HA.HA.HA. to the power of Bajillion.
That’s how I laughed every time I flipped a page of Ravenous. The whole thing was ridiculous and I couldn’t quite summon any liking for every element that the book has. Ravenous is set in a future where food shortage has become a critical problem and the government has to put in place stringent measures in controlling the food intake of every citizen. Once a citizen is found out to be overweight, he/she will be immediately endorsed to a Wellness Facility to shed off the excess weight. Unfortunately, our heroine, 17-year old Calla Ryan became one of those citizens. While staying on the Wellness facility, Calla gradually discovered the horrors the facility have been secretly keeping.

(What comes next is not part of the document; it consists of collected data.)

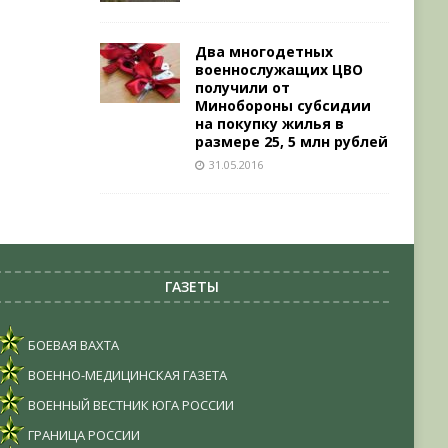
Два многодетных
военнослужащих ЦВО
получили от
Минобороны субсидии
на покупку жилья в
размере 25, 5 млн рублей
31.05.2016
ГАЗЕТЫ
БОЕВАЯ ВАХТА
ВОЕННО-МЕДИЦИНСКАЯ ГАЗЕТА
ВОЕННЫЙ ВЕСТНИК ЮГА РОССИИ
ГРАНИЦА РОССИИ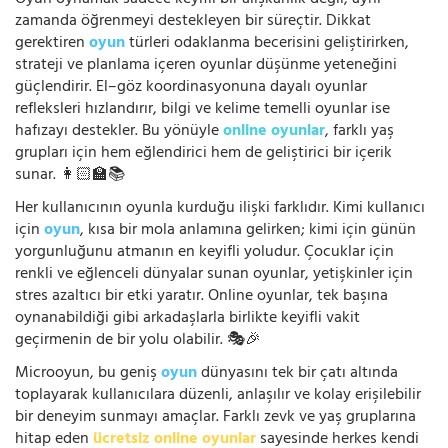
Oyun oynamak sadece keyifli bir alışkanlık değil, aynı
zamanda öğrenmeyi destekleyen bir süreçtir. Dikkat
gerektiren
oyun
türleri odaklanma becerisini geliştirirken,
strateji ve planlama içeren oyunlar düşünme yeteneğini
güçlendirir. El–göz koordinasyonuna dayalı oyunlar
refleksleri hızlandırır, bilgi ve kelime temelli oyunlar ise
hafızayı destekler. Bu yönüyle
online oyunlar
, farklı yaş
grupları için hem eğlendirici hem de geliştirici bir içerik
sunar. 👩🏻‍🏫📚
Her kullanıcının oyunla kurduğu ilişki farklıdır. Kimi kullanıcı
için
oyun
, kısa bir mola anlamına gelirken; kimi için günün
yorgunluğunu atmanın en keyifli yoludur. Çocuklar için
renkli ve eğlenceli dünyalar sunan oyunlar, yetişkinler için
stres azaltıcı bir etki yaratır. Online oyunlar, tek başına
oynanabildiği gibi arkadaşlarla birlikte keyifli vakit
geçirmenin de bir yolu olabilir. 🎭🎉
Microoyun, bu geniş
oyun
dünyasını tek bir çatı altında
toplayarak kullanıcılara düzenli, anlaşılır ve kolay erişilebilir
bir deneyim sunmayı amaçlar. Farklı zevk ve yaş gruplarına
hitap eden
ücretsiz online oyunlar
sayesinde herkes kendi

When I first read the synopsis of Ravenous, I was immediately hooked and raised my hands to get a free copy to review. Being a food enthusiast, my curiosity was really piqued because I could never imagine the future with food being so controlled. One of my mottos in life is “Live to Eat” and not the other way around. Having said that, there’s no way for me not to read this book and see how the author would scare the hell out of me. Obviously, I was surprised that the opposite had happened. It entertained me to the point that I just couldn’t stop laughing. Maybe not the way the author intended it to be. Nonetheless, I was highly entertained.

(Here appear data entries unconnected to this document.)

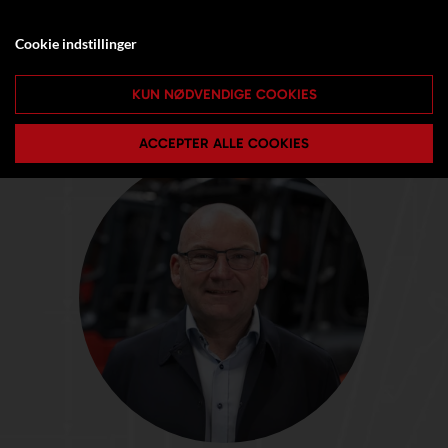
Cookie indstillinger
KUN NØDVENDIGE COOKIES
ACCEPTER ALLE COOKIES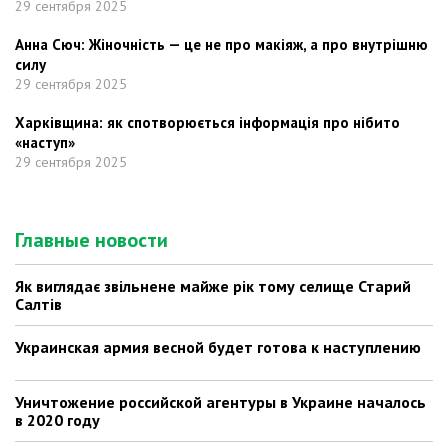
29 сентября 2025
Анна Сюч: Жіночність — це не про макіяж, а про внутрішню
силу
29 сентября 2025
Харківщина: як спотворюється інформація про нібито
«наступ»
29 сентября 2025
Главные новости
Як виглядає звільнене майже рік тому селище Старий
Салтів
Украинская армия весной будет готова к наступлению
Уничтожение российской агентуры в Украине началось
в 2020 году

Ravenous’ beginning was slightly okay. But as the story advanced, it was glaringly simplistic with so little twists at all. The scenes weren’t that engaging and lacked solid foundation. There were even unnecessary minor info dumps here and there. The lengthy explanation about the bread making and the mushroom really made my day. I felt that the book was competing against a cookbook and “How to Propagate a Mushroom” book. Plus, I understand that Ravenous is all about food but I wasn’t prepared that it’ll go out of its way to highlight a lot of menus and from what crops they’re made of. Every time I read about those, I find myself staring at my laptop screen and check if the book isn’t something straight from the Agriculture bookshop. Or from the Cooking section of our local bookstore.
Next, we have the shoddy characters. No one, not even our hero Calla Ryan is spared from being the typical, boring doormat. Madge, Billy, Chef, Daniel, Marnie, Caleb, Chef and even the villains comprised of Dieter and Robert are all as flat as 1D. I can’t even hate them…. What for? You can’t hate mindless and emotionless robots let alone those good ol’ doormats.

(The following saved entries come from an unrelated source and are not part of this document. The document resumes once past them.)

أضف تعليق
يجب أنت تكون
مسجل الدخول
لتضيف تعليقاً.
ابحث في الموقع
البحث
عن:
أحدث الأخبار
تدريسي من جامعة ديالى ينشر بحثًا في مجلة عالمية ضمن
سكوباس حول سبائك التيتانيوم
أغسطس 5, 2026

Another thing that set me laughing about Ravenous is the romance. The power of instalove is sooo amazing, it’s irresistible. It was even crudely done. Calla didn’t really notice Billy until she was told that the latter is giving her the eyes. Suddenly, Calla was all over him and then the innuendos came as fast as lightning. Seriously?! After they escaped the facility, they took refuge in one of the Northern villages and there, they said I love you to each other all of a sudden. There was no transition, no subtle hints. Where did that even come from?
Ravenous has a lot of potential but the execution was a total… I can’t even. *sighs irritably* The conflict was resolved so easily like it was just a walk in a park. And that mystery about Calla’s birth, it was sooo meeehh. Instead of getting awed, I found myself rolling my eyes heavenward and beg for some salvation from this book. And that ending, it was absolutely as relaxing as counting from 1-5.
1 star for managing to make me laugh.